Kavita Raman: Seorang profesor Matematika Terapan di Brown University, dia memiliki gelar BTech di bidang teknik kimia dari IIT Bombay diikuti oleh gelar MSc. dari universitas Amerika. Karir akademik Prof Ramanan telah membawanya dari staf teknis di Pusat Ilmu Matematika di Bell Laboratories menjadi Profesor Associate di Departemen Ilmu Matematika Universitas Carnegie Mellon. Dia diangkat menjadi Profesor Matematika Terapan Universitas Roland Dwight George Richardson di Universitas Brown pada tahun 2018.
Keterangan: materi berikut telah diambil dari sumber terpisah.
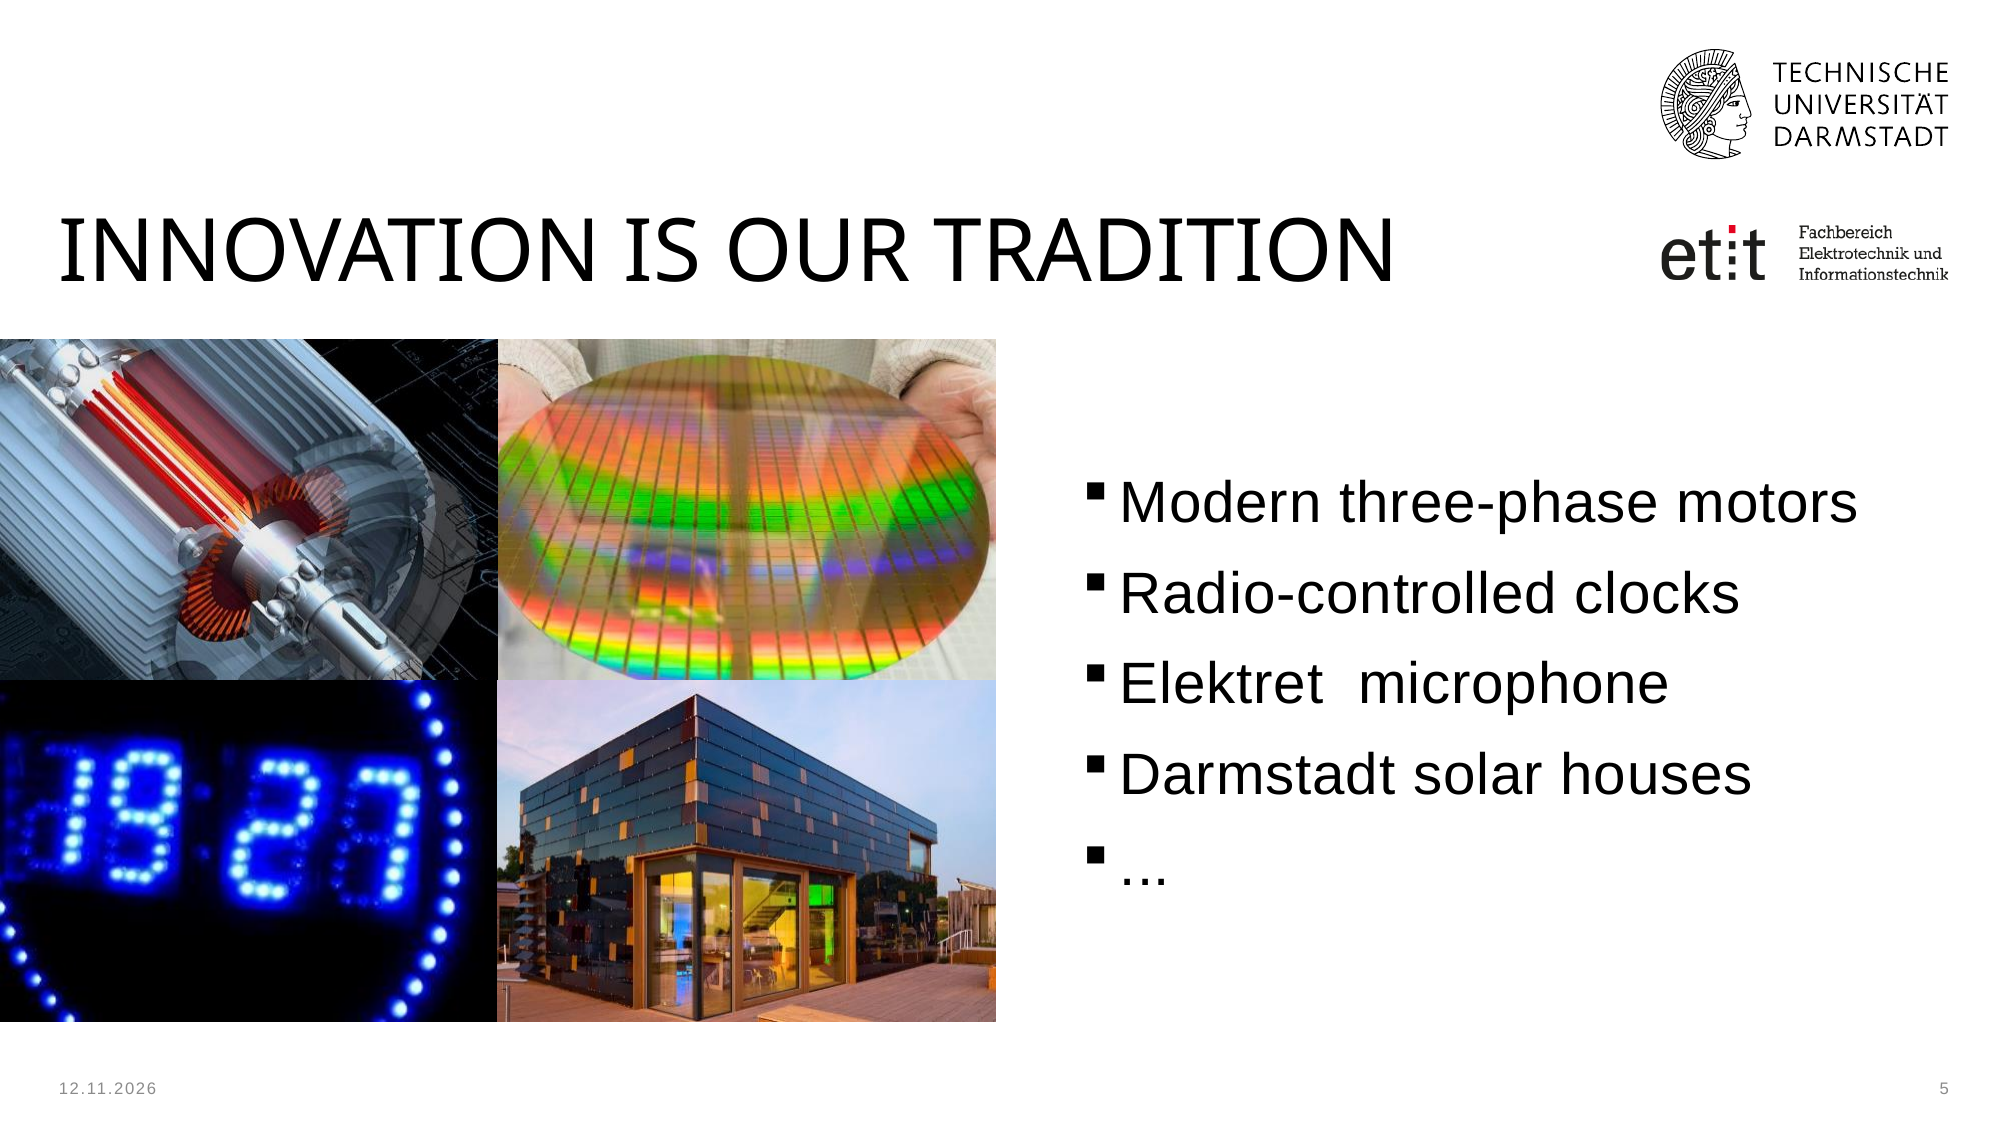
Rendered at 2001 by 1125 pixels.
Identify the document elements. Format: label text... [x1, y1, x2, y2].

slide_number 5 [1708, 1075, 1949, 1106]
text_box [0, 340, 996, 1022]
list Modern three-phase motors Radio-controlled clocks Elektret microphone Darmstadt solar houses ... [1082, 393, 1998, 1068]
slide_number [59, 1075, 296, 1106]
picture [1661, 225, 1949, 280]
title Innovation is our tradition [59, 120, 1532, 298]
“Minat penelitian Prof Ramanan terletak pada bidang teori probabilitas, proses stokastik dan aplikasinya. Dia telah memelopori teknik matematika baru untuk mempelajari jaringan proses interaksi yang berkembang secara acak dan pengembangan perkiraan yang dapat dilacak yang memberikan wawasan tentang berbagai fenomena acak yang timbul dalam komunikasi nirkabel, jaringan reaksi kimia, penyebaran penyakit, jaringan saraf, dan transisi fase. dalam fisika statistik. Dia juga telah memberikan kontribusi mendasar pada teori penyimpangan besar, yang memungkinkan seseorang untuk memperkirakan probabilitas kejadian langka dan penerapannya pada analisis data dimensi tinggi dan geometri cembung asimtotik,” catat halaman Alumni IIT-Bombay.
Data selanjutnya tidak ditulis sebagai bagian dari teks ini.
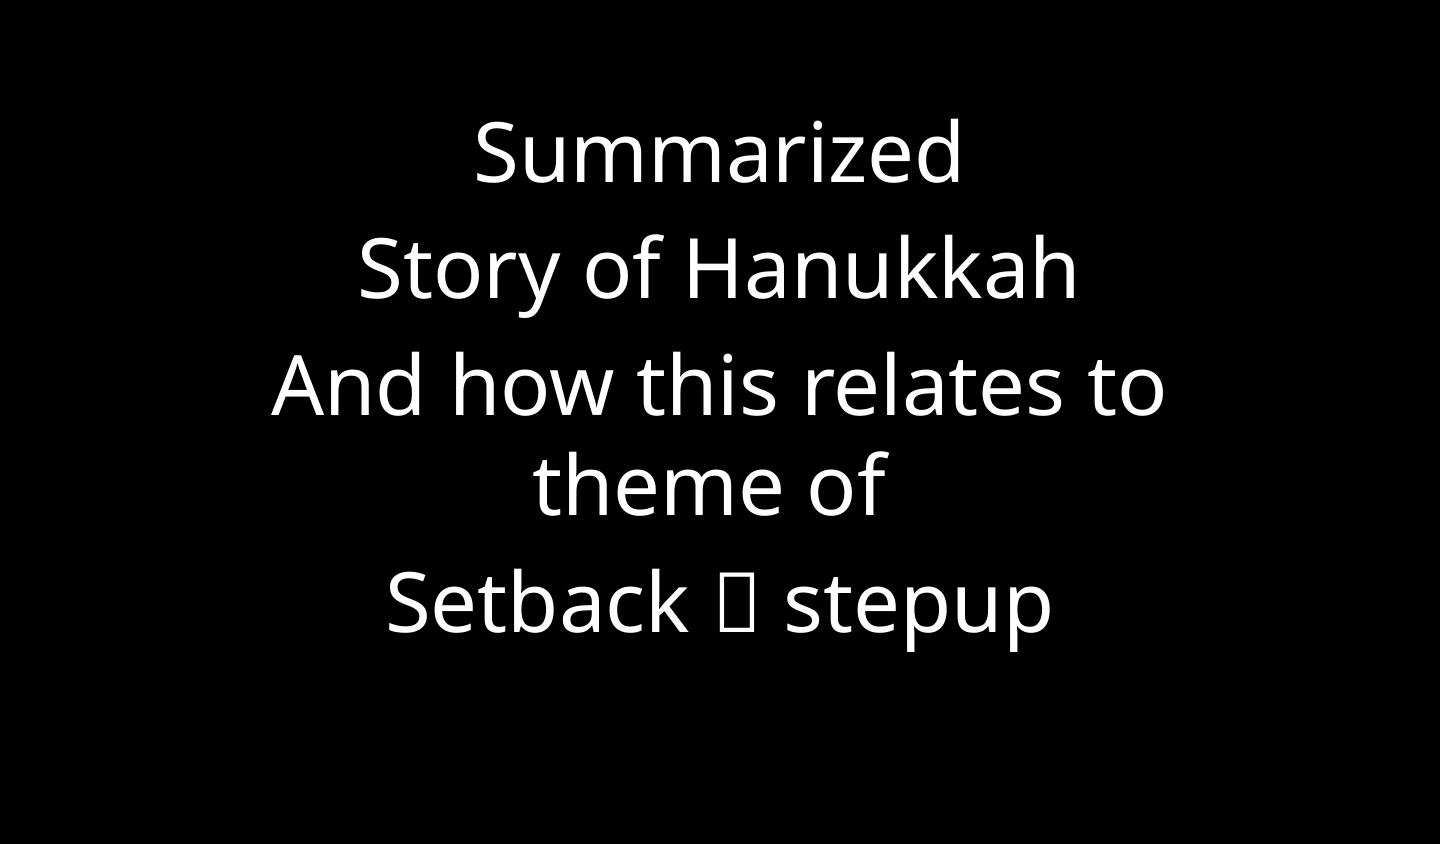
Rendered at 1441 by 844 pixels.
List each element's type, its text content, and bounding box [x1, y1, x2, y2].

subtitle Summarized Story of Hanukkah And how this relates to theme of Setback  stepup [157, 0, 1283, 844]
Selain mendirikan Math CoOp, sebuah kelompok yang mengembangkan presentasi matematika akses terbuka untuk siswa dari sekolah dasar hingga sarjana, ia juga terpilih sebagai Anggota Institut Statistik Matematika (2013); Masyarakat Matematika Amerika (2018); Institut Riset Operasi dan Ilmu Manajemen (2018); dan Asosiasi Amerika untuk Kemajuan Ilmu Pengetahuan (2019). Prestasinya benar-benar mencengangkan.
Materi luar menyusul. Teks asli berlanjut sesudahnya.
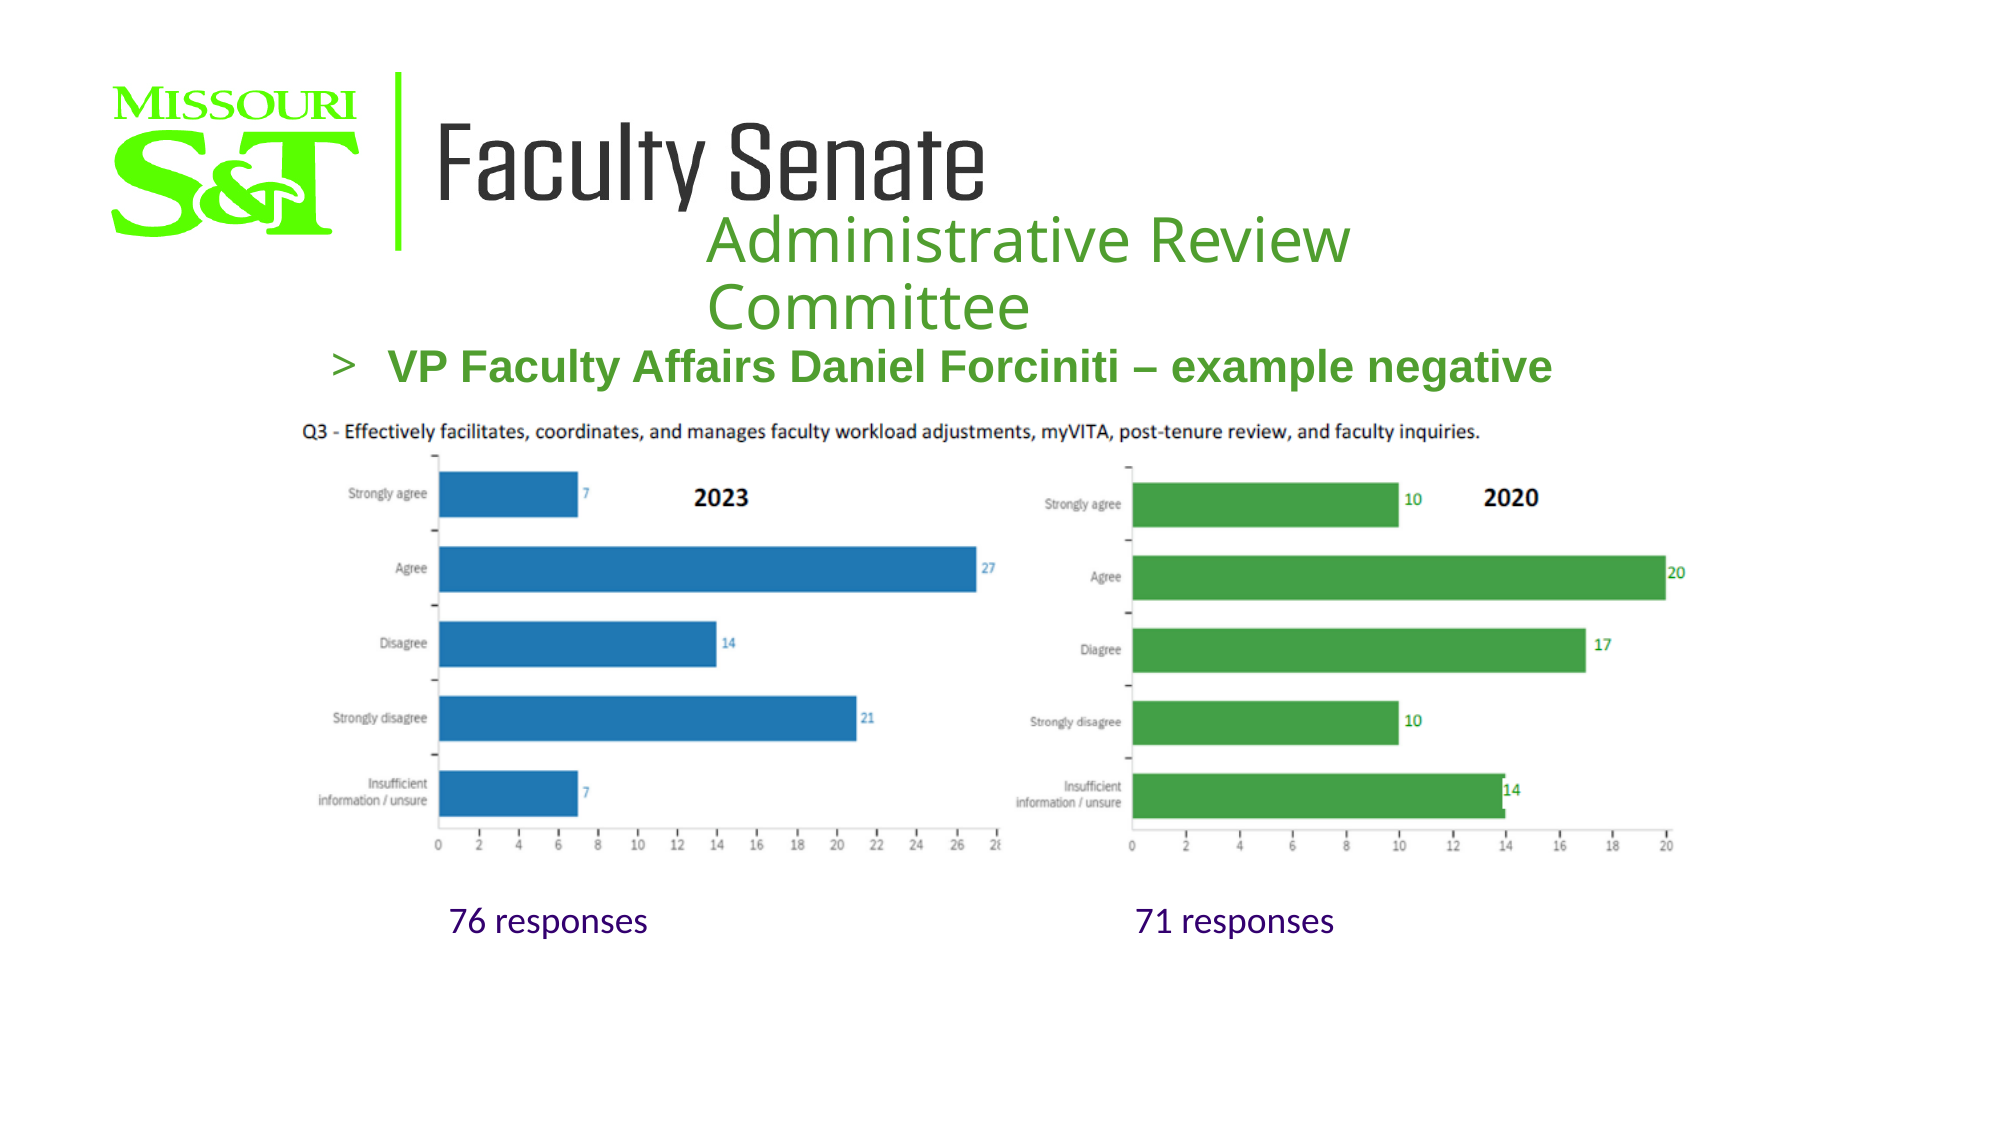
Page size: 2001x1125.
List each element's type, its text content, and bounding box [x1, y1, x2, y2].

picture [294, 413, 1706, 861]
text_box VP Faculty Affairs Daniel Forciniti – example negative [316, 329, 1706, 393]
text_box 71 responses [1120, 888, 1446, 949]
picture [111, 72, 983, 251]
list Administrative Review Committee [691, 201, 1706, 293]
text_box 76 responses [433, 888, 760, 949]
Ada honorable mentions lainnya seperti Prof Priti Shankar kemudian, Dr Bhama Srinivasan dan Profesor Ajit Iqbal Singh juga. Sebuah untaian umum yang ditemukan selama penelitian kami untuk artikel ini adalah dukungan yang mereka terima dari keluarga dan teman-teman mereka untuk mengejar karir berprestasi tinggi dalam matematika. Ada banyak matematikawan wanita muda lainnya seperti mereka yang ingin membuat nilai, dan dengan contoh-contoh hebat yang diberikan kepada mereka, tidak akan lama sebelum mereka juga bersinar.